Don't do online banking? You could be charged $1 to receive your credit card statement via mail. Over 90 retailers who issue store credit cards Dallas-based Alliance Data Systems have decided to charge customers $1 per statement if they receive their credit card bill via mail. Retailers such as Ann Taylor, Victoria's Secret and Bealls department store are amongst those retailers implementing the $1 fee to offset the costs of the Credit Card Act. Many consumers advocates are against the fee and say it penalizes those who won't or can't do their banking online, especially the elderly. Others say that the $1 fee is just another way to make up for lost profits caused by the Credit Card Act.
"When we did a very careful assessment of what the CARD Act meant in terms of changing our monthly billing statement, it now has to include much more detail relating to the terms and conditions of the card. That effectively meant that we couldn't accomplish what we needed to accomplish on the number of pages that we had been mailing out in our monthly statement. We had to increase the amount of paper, production and ink, as well as the whole technical aspect of reconfiguring, reprogramming and recalibrating how we issue monthly bills."

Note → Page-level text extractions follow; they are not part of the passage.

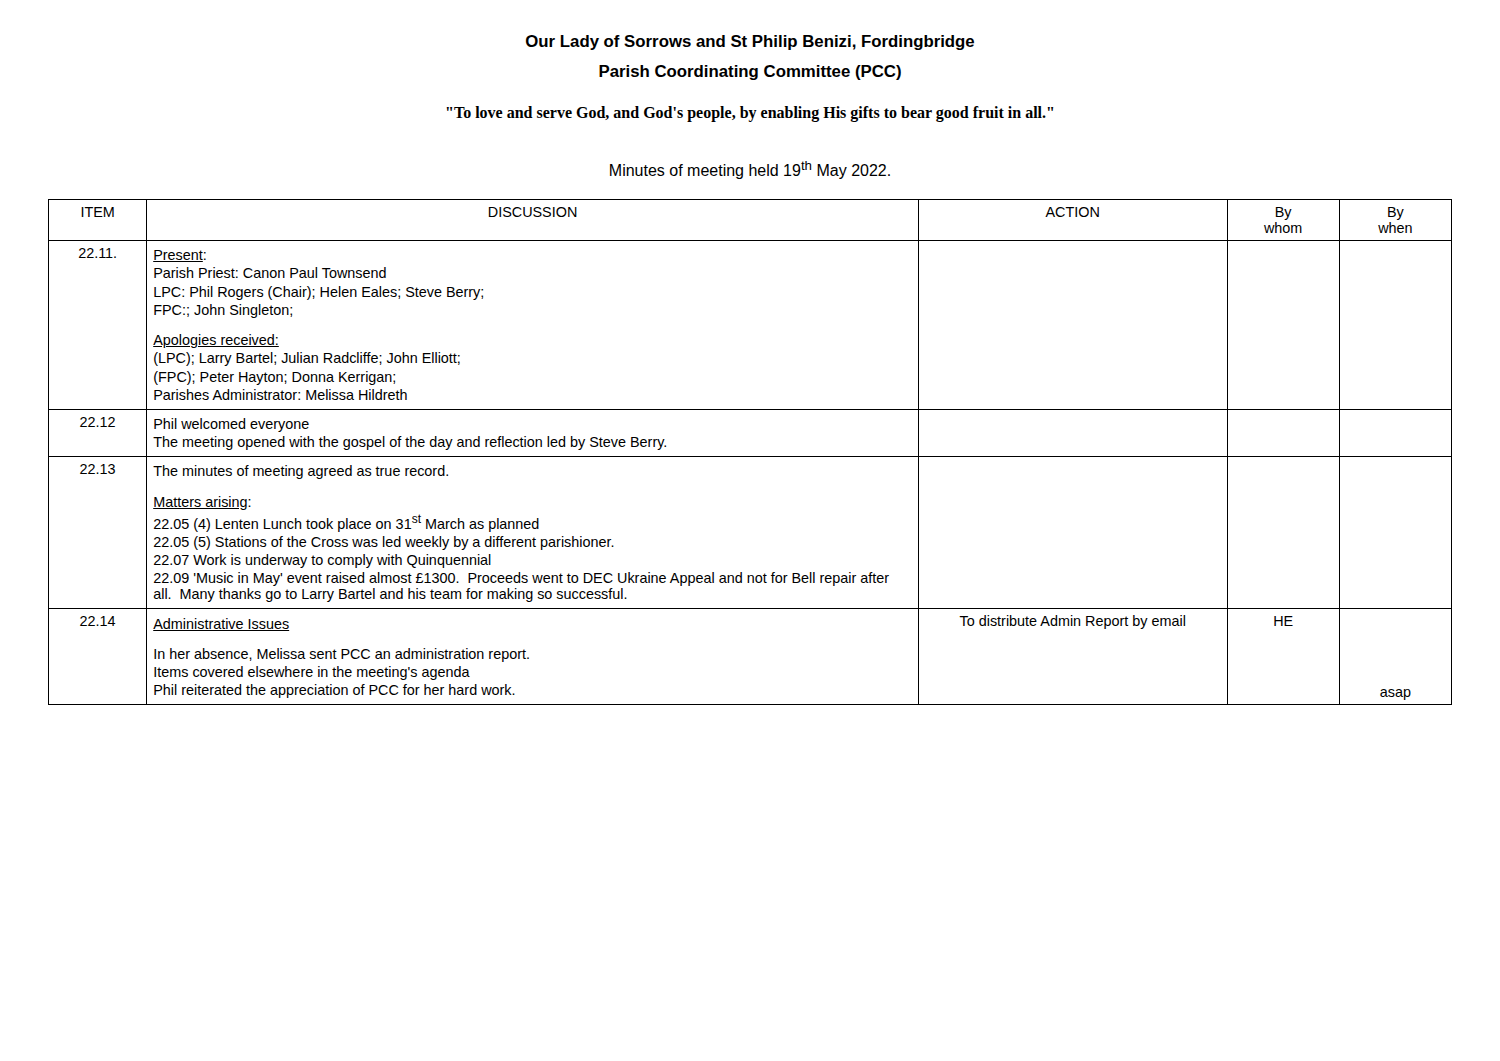Our Lady of Sorrows and St Philip Benizi, Fordingbridge
Parish Coordinating Committee (PCC)
"To love and serve God, and God's people, by enabling His gifts to bear good fruit in all."
Minutes of meeting held 19th May 2022.
| ITEM | DISCUSSION | ACTION | By whom | By when |
| --- | --- | --- | --- | --- |
| 22.11. | Present : Parish Priest: Canon Paul Townsend LPC: Phil Rogers (Chair); Helen Eales; Steve Berry; FPC:; John Singleton; Apologies received: (LPC); Larry Bartel; Julian Radcliffe; John Elliott; (FPC); Peter Hayton; Donna Kerrigan; Parishes Administrator: Melissa Hildreth | | | |
| 22.12 | Phil welcomed everyone The meeting opened with the gospel of the day and reflection led by Steve Berry. | | | |
| 22.13 | The minutes of meeting agreed as true record. Matters arising : 22.05 (4) Lenten Lunch took place on 31 st March as planned 22.05 (5) Stations of the Cross was led weekly by a different parishioner. 22.07 Work is underway to comply with Quinquennial 22.09 'Music in May' event raised almost £1300. Proceeds went to DEC Ukraine Appeal and not for Bell repair after all. Many thanks go to Larry Bartel and his team for making so successful. | | | |
| 22.14 | Administrative Issues In her absence, Melissa sent PCC an administration report. Items covered elsewhere in the meeting's agenda Phil reiterated the appreciation of PCC for her hard work. | To distribute Admin Report by email | HE | asap |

It doesn't seem that these retailers have any trouble advertising their products and other such things in credit card statements. How many additional pages do they need for their promotions? So why is that when it is time to comply with sensible legislation that consumers should pick up the tab? This new fee is punishing people who don't bank online. And unfortunately those who will be impacted the most by these new credit card fees will be the elderly who are often not internet savvy or who cannot afford to or do not desire to pay for internet service. Our legislators need to make sure that in the wake of the Credit Card Act, American credit card consumers are not burdened with a mountain of ridiculous fees.